While Yonke may call his approach more “scatter-shot,” Bryan Kemper is far more deliberate in his own Twitter messaging. Founder of Stand True Ministry, the youth outreach arm of Priests for Life, Kemper’s Twitter game is as aggressive and strategic as the man himself. If you’ve ever seen a pro-choice hashtag overtaken by anti-abortion tweets, odds are Kemper was behind it.
“You guys kick our asses on Twitter, over and over again,” I said to Kemper.
“Yeah,” he laughed, “That’s kind of been my specialty.”
Kemper said there are a variety of reasons that the anti-abortion movement is so effective—and especially so much more effective than the abortion-rights movement—on Twitter. According to Kemper they have far more younger activists in their base, which gives them more social media power, and they also benefit from having so many stay-at-home mothers and grandmothers who aren’t working and who can be ready to hit Twitter with a message when asked. “We have a base of these people, and this base got built up during Gosnell and they loved it and they love using Twitter now to do this kind of stuff,” he said.
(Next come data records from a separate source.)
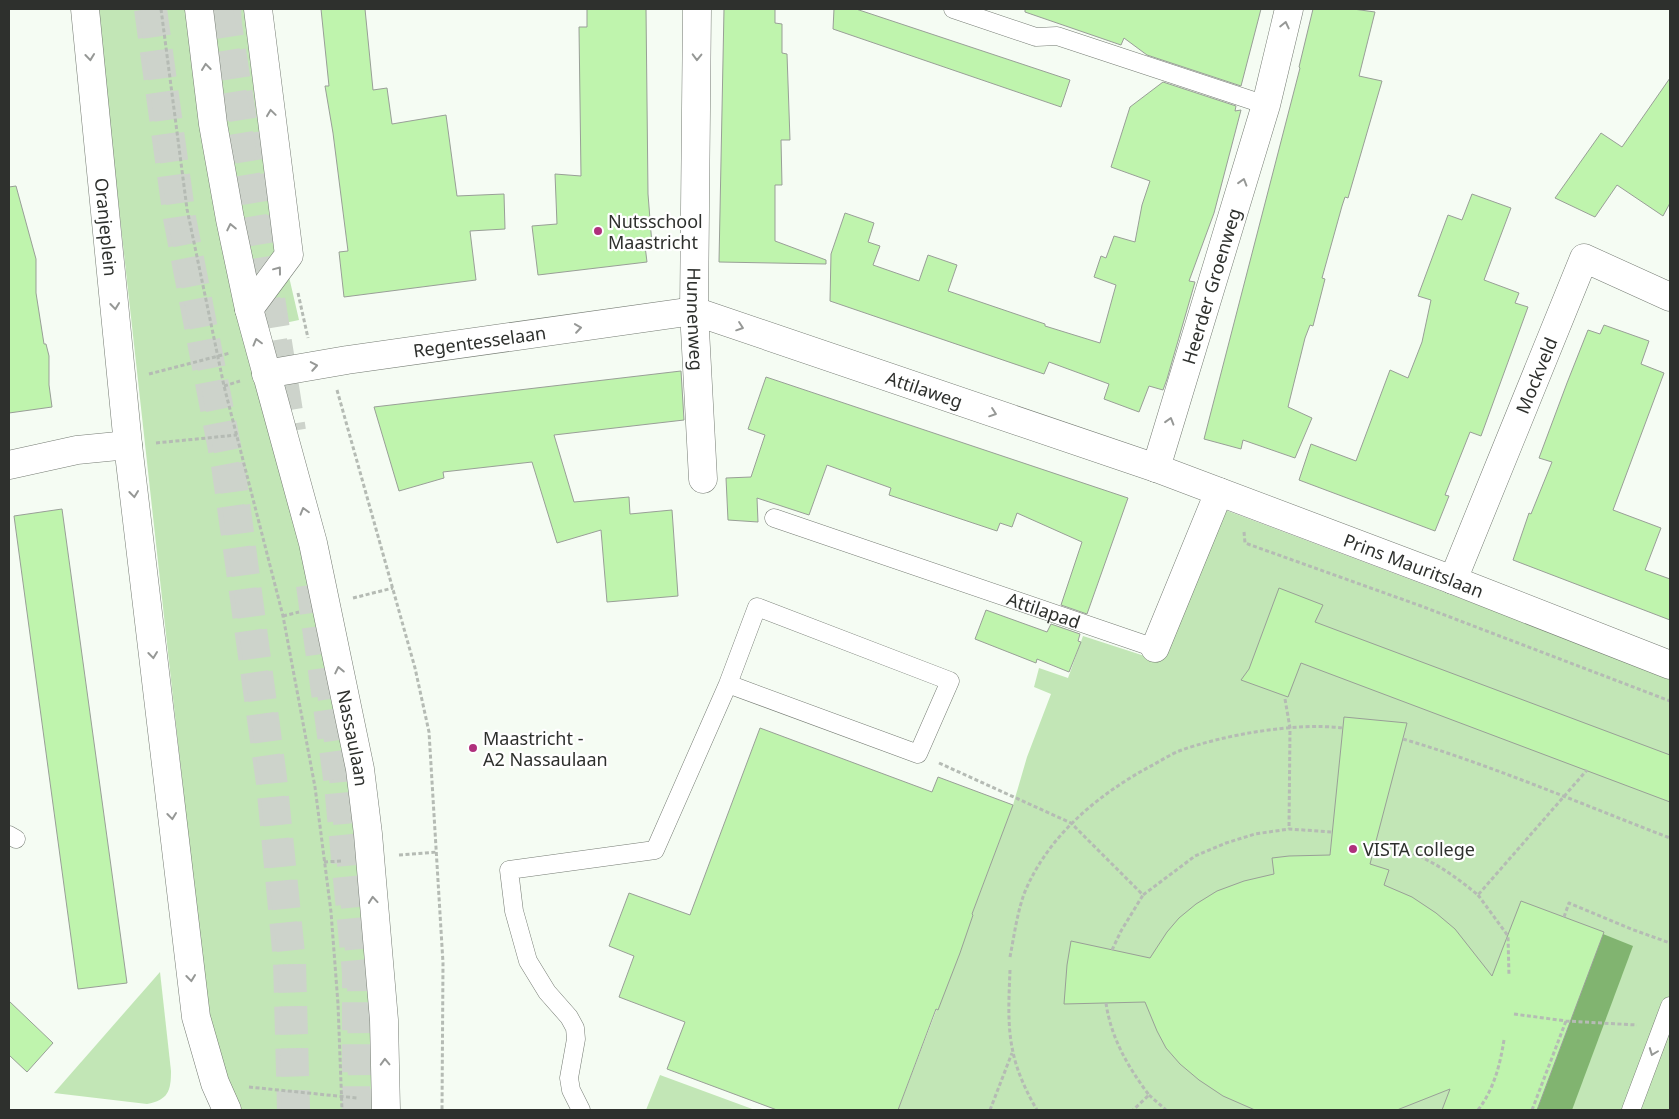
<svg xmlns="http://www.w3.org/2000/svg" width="1679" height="1119" font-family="'Noto Sans',sans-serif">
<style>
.green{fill:#c2e6b6}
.water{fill:#81b470}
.building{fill:#bff4ad;stroke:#999f97}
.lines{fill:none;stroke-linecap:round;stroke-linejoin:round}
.trunk-tunnel{stroke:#cdd3cb;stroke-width:28;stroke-dasharray:28 14;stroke-linecap:butt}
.motorway-tunnel{stroke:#cdd3cb;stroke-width:28;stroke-dasharray:28 14;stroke-linecap:butt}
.service-casing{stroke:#767c74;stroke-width:19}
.minor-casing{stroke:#767c74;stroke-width:29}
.path{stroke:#b5bbb4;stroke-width:3;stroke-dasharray:4 2.5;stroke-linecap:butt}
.service{stroke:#fff;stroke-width:18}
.minor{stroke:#fff;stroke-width:28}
.oneway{stroke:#969896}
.poi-dot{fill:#af307c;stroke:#fff;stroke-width:2}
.labels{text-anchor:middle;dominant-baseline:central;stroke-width:4.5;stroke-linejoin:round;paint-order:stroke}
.poi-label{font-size:18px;fill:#2e302d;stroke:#fff;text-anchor:start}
.street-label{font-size:18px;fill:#2e302d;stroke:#fff}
</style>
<rect width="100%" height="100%" fill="#f5fcf3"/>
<g class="green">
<path d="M97 9H250L281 242 299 320 247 331 334 674 359 850 374 1006 373 1110H237L209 1024Z"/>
<path d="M1220 508 1670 677V1110H898L973 915 972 914 1013 805 1027 757 1051 694 1034 687 1039 668 1068 678 1083 636 1157 660Z"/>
<path d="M160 972 171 1071C171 1091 168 1100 147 1104L54 1093Z"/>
<path d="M660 1075 755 1110H646Z"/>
</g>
<path class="water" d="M1603 934 1633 946 1572 1110H1537Z"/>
<g class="building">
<path d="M321 9H365L373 90 387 88 392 124 446 115 457 196 504 194 505 229 470 231 476 280 344 297 339 252 348 251 333 133 325 86H329Z"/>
<path d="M587 9H646L648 194 652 245 645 246 647 262 538 275 532 226 557 224 555 174 581 176 579 27H587Z"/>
<path d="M724 9H775V23L782 24V53L787 54 790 140H781L782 185H775V241L826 260V264L719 262Z"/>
<path d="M834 9H856L1070 80 1061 107 833 29Z"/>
<path d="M1025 9H1261L1241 86 1147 55 1124 38 1121 45 1025 12Z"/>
<path d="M1313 9H1353L1375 12 1359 76 1382 81 1348 198 1345 197 1342 206 1322 278 1325 279 1313 326 1310 325 1305 338 1288 407 1312 418 1295 458 1243 440 1241 449 1204 439 1300 68 1299 67Z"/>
<path d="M1670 78V203L1663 216 1617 185 1595 217 1555 198 1601 133 1622 147Z"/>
<path d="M1163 82 1236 106 1235 111 1241 110 1214 213 1189 281 1195 282 1167 379 1163 390 1149 386 1139 412 1104 399 1109 384 1049 362 1044 374 830 301 831 254 845 213 874 223 868 242 880 246 873 265 919 281 928 255 957 265 948 291 1045 324V326L1100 343 1116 285 1094 277 1101 256 1106 258 1114 236 1135 242 1142 205 1150 181 1111 167 1130 107Z"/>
<path d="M16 186 36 259V293L44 344H46L49 356V385L52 407 9 413V187Z"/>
<path d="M1472 194 1511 208 1484 280 1519 293 1515 303 1528 307 1481 436 1470 432 1445 495 1449 496 1435 531 1299 480 1311 444 1356 461 1390 370 1408 378 1422 342 1431 300 1418 296 1448 215 1462 220Z"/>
<path d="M1604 325 1649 341 1641 364 1664 373 1613 510 1661 528 1645 570 1670 579V620L1513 560 1529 513 1531 514 1552 462 1539 458 1567 383 1588 330 1600 334Z"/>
<path d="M681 371 684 420 554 435 574 502 629 497 630 514 672 510 678 596 607 602 601 530 557 543 532 462 443 472 444 478 399 491 374 407Z"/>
<path d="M766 377 1128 498 1087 614 1061 605 1082 542 1017 513 1012 527 1000 523 997 531 889 495 891 488 827 465 809 515 757 498 758 522 728 520 726 478 751 477 765 435 748 429Z"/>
<path d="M62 509 127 983 78 989 14 516Z"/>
<path d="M1279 588 1323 605 1315 622 1670 755V802L1301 663 1288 697 1241 680 1249 669Z"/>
<path d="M986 610 1047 632 1051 624 1080 634 1078 641 1081 642 1069 672 1037 659 1036 663 975 639Z"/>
<path d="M1344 717 1407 723 1370 864 1389 870 1384 885 1412 897 1436 913 1455 929 1492 976 1521 901 1604 932 1537 1110H1442L1450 1089 1397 1110H1255L1223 1096 1199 1080 1180 1064 1166 1048 1157 1031 1145 1002 1064 1004 1067 965 1071 941 1150 958 1167 932 1179 918 1196 904 1217 891 1244 881 1274 874 1272 858 1289 856 1330 855Z"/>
<path d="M760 728 932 792 938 777 1013 805 972 914 973 915 960 953 938 1010 936 1009 898 1110H777L667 1069 685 1022 619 997 634 956 609 946 629 893 690 915Z"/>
<path d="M9 1001 53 1043 27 1072 9 1055Z"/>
</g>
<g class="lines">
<g class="trunk-tunnel">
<path d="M148 9 177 218 225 465 270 783 287 960 291 1110"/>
<path d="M227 9 228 25 292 431"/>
<path d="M328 671 343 777 361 973 362 1110"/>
</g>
<g class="motorway-tunnel">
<path d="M153 9 182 218 231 466 273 778 292 963 296 1110"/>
<path d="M219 9 281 389"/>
<path d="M310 585 338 785 356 973V1110"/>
</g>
<g class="service-casing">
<g id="service">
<path d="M953 9 1036 37 1057 36 1266 105"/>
<path id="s1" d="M774 518 1155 648"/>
<path d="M9 835 16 839"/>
<path d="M581 1110 571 1090 569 1078 576 1039 575 1028 569 1017 547 992 528 961 514 911 509 870 655 850 728 684 918 754 950 681 757 607 728 684"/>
<path d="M1631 1110 1670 1006"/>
</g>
</g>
<g class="minor-casing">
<g id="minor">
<path id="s2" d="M85 9 128 445 196 1017 215 1083 227 1110"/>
<path id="s3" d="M199 9 213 124 230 219 249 309 313 543 360 769 368 834 384 1020 386 1110"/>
<path id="s4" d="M697 9 694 311 703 479"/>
<path d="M249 309 289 255 258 9"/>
<path id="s5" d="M266 374 347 360 694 311 1156 468 1453 580 1670 665"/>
<path d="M9 465 77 450 128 445"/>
<path id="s6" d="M1156 468 1266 105 1289 9"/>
<path id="s7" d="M1453 580 1584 258 1670 297"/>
<path d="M1155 648 1219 492"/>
</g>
</g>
<g class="path">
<path d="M161 9 187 209 224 386 283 616 315 787 331 912 338 1004 342 1110"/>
<path d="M298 293 308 338"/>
<path d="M149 374 230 353"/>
<path d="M224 386 240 381"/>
<path d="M337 390 415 668 429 732 443 963 442 1110"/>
<path d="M156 443 237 435"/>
<path d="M1244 532 1245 543 1421 606 1670 701"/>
<path d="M353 598 393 588"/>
<path d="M283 616 299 612"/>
<path d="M1285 699 1290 728 1289 829"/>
<path d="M1403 739C1494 766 1581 804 1670 838"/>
<path d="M939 763 1071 823 1143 895 1195 856 1226 843 1255 834 1289 829 1332 832"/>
<path d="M1376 842C1419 852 1444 867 1478 895L1587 770"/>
<path d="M399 855 437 852"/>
<path d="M324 862 341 861"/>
<path d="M1478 895 1508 936 1509 976"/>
<path d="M1564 917 1569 903 1631 929 1670 943"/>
<path d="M1112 950 1121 931 1143 895"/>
<path d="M1010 957C1014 936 1017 914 1024 894 1047 837 1096 796 1149 767 1159 762 1169 755 1179 751 1223 735 1296 722 1343 728"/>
<path d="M1010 970C1009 997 1007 1026 1013 1052 1017 1072 1027 1093 1037 1110"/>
<path d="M1106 1003C1111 1038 1128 1067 1149 1095L1133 1110"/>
<path d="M1514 1014 1566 1021 1637 1025"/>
<path d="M249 1087 357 1098"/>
<path d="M1149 1095 1166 1110"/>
<path d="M990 1110 1012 1053"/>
<path d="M1478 1110C1494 1089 1500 1065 1504 1040"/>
<path d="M1532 1110 1566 1021"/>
</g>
<use href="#service" class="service"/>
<use href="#minor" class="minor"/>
</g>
<defs><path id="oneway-chevron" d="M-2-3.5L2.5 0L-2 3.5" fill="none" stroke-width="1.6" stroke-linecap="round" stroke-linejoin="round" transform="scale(1.25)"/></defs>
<g class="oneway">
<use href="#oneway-chevron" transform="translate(1285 25) rotate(-77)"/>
<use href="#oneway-chevron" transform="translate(90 57) rotate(84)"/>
<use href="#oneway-chevron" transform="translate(697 57) rotate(91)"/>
<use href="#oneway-chevron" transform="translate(206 67) rotate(-97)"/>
<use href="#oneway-chevron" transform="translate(271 113) rotate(-98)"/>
<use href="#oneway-chevron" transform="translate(1243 182) rotate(-73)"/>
<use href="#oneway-chevron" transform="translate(231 227) rotate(-102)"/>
<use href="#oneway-chevron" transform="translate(278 270) rotate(-53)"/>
<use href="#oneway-chevron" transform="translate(115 306) rotate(84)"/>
<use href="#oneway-chevron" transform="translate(740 327) rotate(19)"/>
<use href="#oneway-chevron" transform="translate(578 328) rotate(-8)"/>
<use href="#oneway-chevron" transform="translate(257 342) rotate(-105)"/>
<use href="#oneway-chevron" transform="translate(314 366) rotate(-10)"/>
<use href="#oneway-chevron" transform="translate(993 413) rotate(19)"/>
<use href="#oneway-chevron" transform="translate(1170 421) rotate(-73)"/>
<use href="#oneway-chevron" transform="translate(134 494) rotate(83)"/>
<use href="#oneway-chevron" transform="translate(304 511) rotate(-106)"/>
<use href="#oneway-chevron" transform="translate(153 655) rotate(83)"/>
<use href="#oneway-chevron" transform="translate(339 670) rotate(-102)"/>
<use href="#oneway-chevron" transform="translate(172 816) rotate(83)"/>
<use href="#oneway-chevron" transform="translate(373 900) rotate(-95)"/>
<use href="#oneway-chevron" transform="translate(191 978) rotate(83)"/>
<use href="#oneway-chevron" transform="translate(1653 1052) rotate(111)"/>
<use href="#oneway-chevron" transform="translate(385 1062) rotate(-92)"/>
</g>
<g class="poi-dot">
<circle cx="598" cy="231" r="5"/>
<circle cx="473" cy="748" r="5"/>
<circle cx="1353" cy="849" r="5"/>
</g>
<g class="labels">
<g class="poi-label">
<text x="608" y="221">Nutsschool<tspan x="608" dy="21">Maastricht</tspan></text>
<text x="483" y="738">Maastricht -<tspan x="483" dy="21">A2 Nassaulaan</tspan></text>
<text x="1363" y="849">VISTA college</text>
</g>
<g class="street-label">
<text stroke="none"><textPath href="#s2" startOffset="219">Oranjeplein</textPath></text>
<text stroke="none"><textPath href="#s6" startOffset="190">Heerder Groenweg</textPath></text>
<text stroke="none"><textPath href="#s4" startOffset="310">Hunnenweg</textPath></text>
<text stroke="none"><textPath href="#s5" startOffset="216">Regentesselaan</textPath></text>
<text stroke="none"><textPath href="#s7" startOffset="221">Mockveld</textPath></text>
<text stroke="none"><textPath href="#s5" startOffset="676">Attilaweg</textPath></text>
<text stroke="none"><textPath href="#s5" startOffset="1196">Prins Mauritslaan</textPath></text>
<text stroke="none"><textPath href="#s1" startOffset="285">Attilapad</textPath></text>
<text stroke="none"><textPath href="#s3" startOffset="746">Nassaulaan</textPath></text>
</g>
</g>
<rect width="1679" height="1119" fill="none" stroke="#2e302d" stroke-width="20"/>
</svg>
But while they are good at building campaigns and raising awareness on Twitter, this Twitter army is even better at what he calls “Twitter takeovers”—the hijacking of a hashtag being used by their opponents, which they will then flood with their own anti-abortion messages. “In Texas, they tried to have one of their local politicians and abortion providers do a live tweet event, and they were going to answer people’s questions,” Kemper explained. “Basically 90 percent of what came in was all from pro-lifers. We took over the hashtag.”
What it all boils down to is that what really makes the anti-abortion movement’s Twitter campaigns (or Twitter derailing campaigns) so successful is that their leaders all work cohesively together across the boards on them, turning several groups into one large social media unit. “We are able to network with each other so quickly that we can get everyone on board at the same time,” Kemper said. “I could make a phone call to Kristan Hawkins at Students for Life, a phone call to SBA List, and a phone call to this and I can have that many groups instantly getting to their people, ‘We’re going to take over that hashtag,’ and it works. Because we have a well-organized communication strategy when it comes to this kind of activism.”
It’s a cohesion that is often lacking in the world of pro-abortion rights activists, and one that is probably unlikely to ever exist. In the end, our failures aren’t due to a smaller base, or less enthusiasm, or even the “barrier” of women who work outside of the home, but simply because despite over half a century of activism, we still remain largely factionalized.
One of the anti-abortion movement’s biggest successes is its ability to be the loudest voice in the room, despite the fact that for most of the last two decades more Americans have identified as pro-choice than as pro-life. Their social media prowess has allowed that voice to become even louder, both in pushing their own talking points and shutting down the voices that disagree. It’s no wonder that they are so enamored of Twitter, which provides the biggest megaphone to those who are the most organized, aggressive, and persistent.
It’s a lesson the abortion-rights movement could stand to learn a little from themselves.